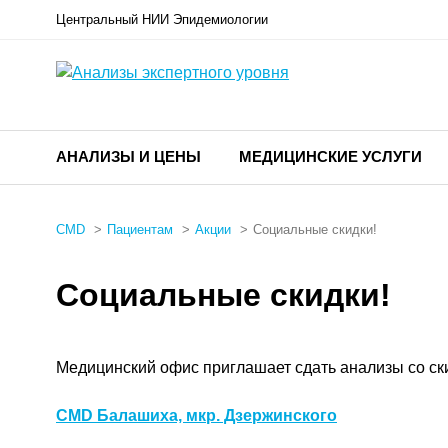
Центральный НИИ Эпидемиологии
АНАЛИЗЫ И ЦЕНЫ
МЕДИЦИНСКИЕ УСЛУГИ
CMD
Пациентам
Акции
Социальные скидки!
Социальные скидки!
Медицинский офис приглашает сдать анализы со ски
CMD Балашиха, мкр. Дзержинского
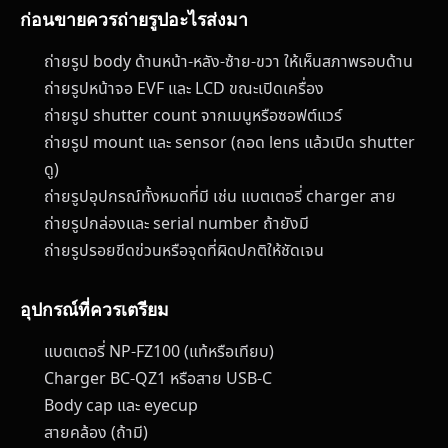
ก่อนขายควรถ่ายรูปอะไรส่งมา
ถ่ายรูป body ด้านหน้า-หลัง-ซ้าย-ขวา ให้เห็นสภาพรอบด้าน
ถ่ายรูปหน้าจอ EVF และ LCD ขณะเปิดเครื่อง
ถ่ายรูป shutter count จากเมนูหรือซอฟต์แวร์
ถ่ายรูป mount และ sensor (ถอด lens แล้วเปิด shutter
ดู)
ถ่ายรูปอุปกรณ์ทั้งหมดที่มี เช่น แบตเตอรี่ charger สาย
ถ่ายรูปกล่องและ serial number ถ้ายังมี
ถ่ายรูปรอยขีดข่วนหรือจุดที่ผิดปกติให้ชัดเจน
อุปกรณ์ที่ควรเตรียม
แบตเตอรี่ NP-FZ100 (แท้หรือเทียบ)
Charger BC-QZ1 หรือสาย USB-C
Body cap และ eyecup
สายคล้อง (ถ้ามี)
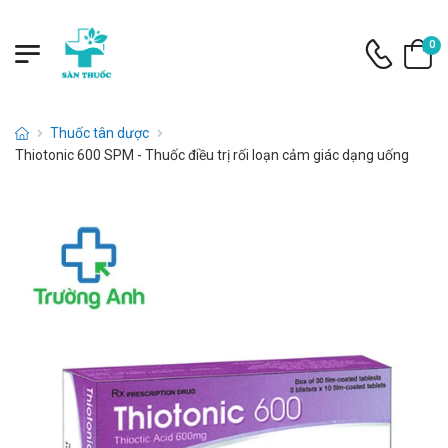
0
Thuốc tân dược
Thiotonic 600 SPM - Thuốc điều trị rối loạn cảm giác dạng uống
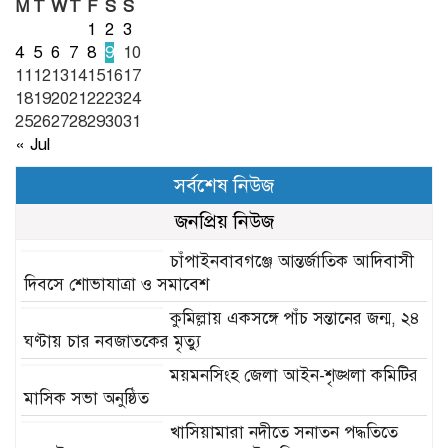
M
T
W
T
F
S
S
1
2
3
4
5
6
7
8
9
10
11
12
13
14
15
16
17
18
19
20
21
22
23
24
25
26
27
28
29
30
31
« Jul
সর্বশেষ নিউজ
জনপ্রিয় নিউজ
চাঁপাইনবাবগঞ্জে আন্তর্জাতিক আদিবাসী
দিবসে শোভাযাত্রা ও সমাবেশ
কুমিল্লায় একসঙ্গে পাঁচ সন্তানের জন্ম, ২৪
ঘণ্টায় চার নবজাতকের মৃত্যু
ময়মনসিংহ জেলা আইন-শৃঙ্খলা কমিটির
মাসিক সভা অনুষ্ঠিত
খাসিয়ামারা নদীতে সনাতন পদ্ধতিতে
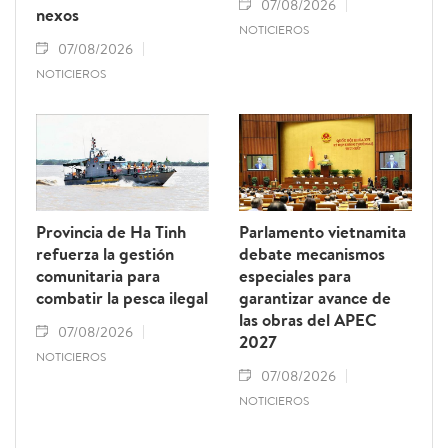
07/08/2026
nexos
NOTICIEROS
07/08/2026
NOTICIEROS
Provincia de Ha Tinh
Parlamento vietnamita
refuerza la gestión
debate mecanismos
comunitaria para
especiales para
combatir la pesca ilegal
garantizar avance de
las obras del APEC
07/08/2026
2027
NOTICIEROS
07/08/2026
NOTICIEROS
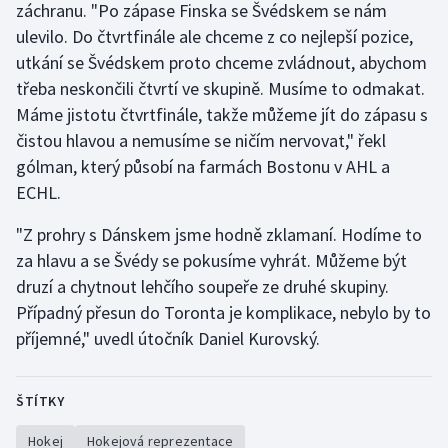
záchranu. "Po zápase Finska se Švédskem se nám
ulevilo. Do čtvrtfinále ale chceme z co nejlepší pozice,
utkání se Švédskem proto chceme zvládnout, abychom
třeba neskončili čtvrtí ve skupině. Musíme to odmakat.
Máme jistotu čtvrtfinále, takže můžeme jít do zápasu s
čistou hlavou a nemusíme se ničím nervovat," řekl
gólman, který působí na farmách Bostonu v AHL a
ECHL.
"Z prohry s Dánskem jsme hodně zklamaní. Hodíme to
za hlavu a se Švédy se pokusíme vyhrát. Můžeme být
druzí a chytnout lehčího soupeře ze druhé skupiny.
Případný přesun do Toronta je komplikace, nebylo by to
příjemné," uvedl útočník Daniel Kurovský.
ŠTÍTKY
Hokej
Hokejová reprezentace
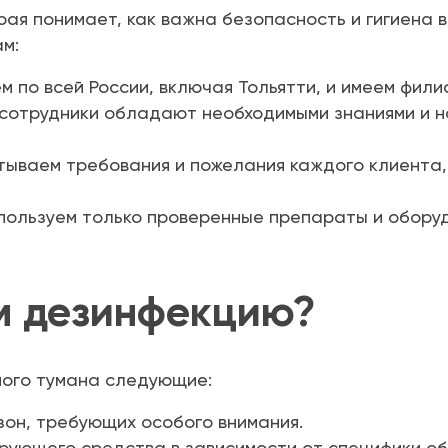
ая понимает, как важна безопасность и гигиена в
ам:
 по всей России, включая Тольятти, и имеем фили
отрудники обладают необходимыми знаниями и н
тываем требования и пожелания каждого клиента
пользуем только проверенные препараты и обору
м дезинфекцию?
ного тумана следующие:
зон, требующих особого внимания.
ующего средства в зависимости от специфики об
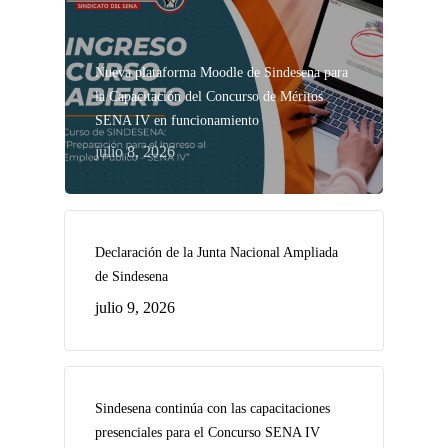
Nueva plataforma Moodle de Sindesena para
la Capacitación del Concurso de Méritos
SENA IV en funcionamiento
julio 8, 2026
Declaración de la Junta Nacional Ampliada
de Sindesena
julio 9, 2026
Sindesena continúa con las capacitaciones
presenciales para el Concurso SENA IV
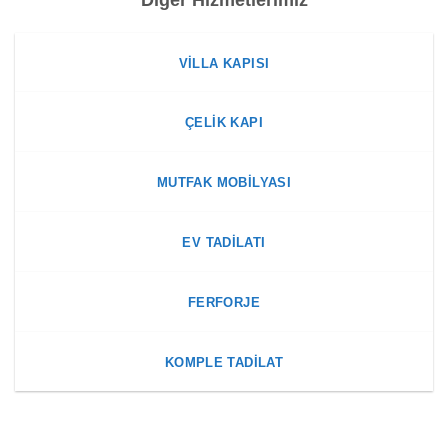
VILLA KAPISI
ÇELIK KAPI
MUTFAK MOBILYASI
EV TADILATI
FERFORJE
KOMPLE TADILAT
◇ ◇ ◇
* _What you are asked to do_
Write out the listing above exactly as it stands, from its first line through the line that contains "Thiotonic 600 SPM", inclusive. Leave the pictures out of your answer.

* _Exercise solution_
Центральный НИИ Эпидемиологии
АНАЛИЗЫ И ЦЕНЫ
МЕДИЦИНСКИЕ УСЛУГИ
CMD
Пациентам
Акции
Социальные скидки!
Социальные скидки!
Медицинский офис приглашает сдать анализы со ски
CMD Балашиха, мкр. Дзержинского
ก่อนขายควรถ่ายรูปอะไรส่งมา
ถ่ายรูป body ด้านหน้า-หลัง-ซ้าย-ขวา ให้เห็นสภาพรอบด้าน
ถ่ายรูปหน้าจอ EVF และ LCD ขณะเปิดเครื่อง
ถ่ายรูป shutter count จากเมนูหรือซอฟต์แวร์
ถ่ายรูป mount และ sensor (ถอด lens แล้วเปิด shutter
ดู)
ถ่ายรูปอุปกรณ์ทั้งหมดที่มี เช่น แบตเตอรี่ charger สาย
ถ่ายรูปกล่องและ serial number ถ้ายังมี
ถ่ายรูปรอยขีดข่วนหรือจุดที่ผิดปกติให้ชัดเจน
อุปกรณ์ที่ควรเตรียม
แบตเตอรี่ NP-FZ100 (แท้หรือเทียบ)
Charger BC-QZ1 หรือสาย USB-C
Body cap และ eyecup
สายคล้อง (ถ้ามี)
0
Thuốc tân dược
Thiotonic 600 SPM - Thuốc điều trị rối loạn cảm giác dạng uống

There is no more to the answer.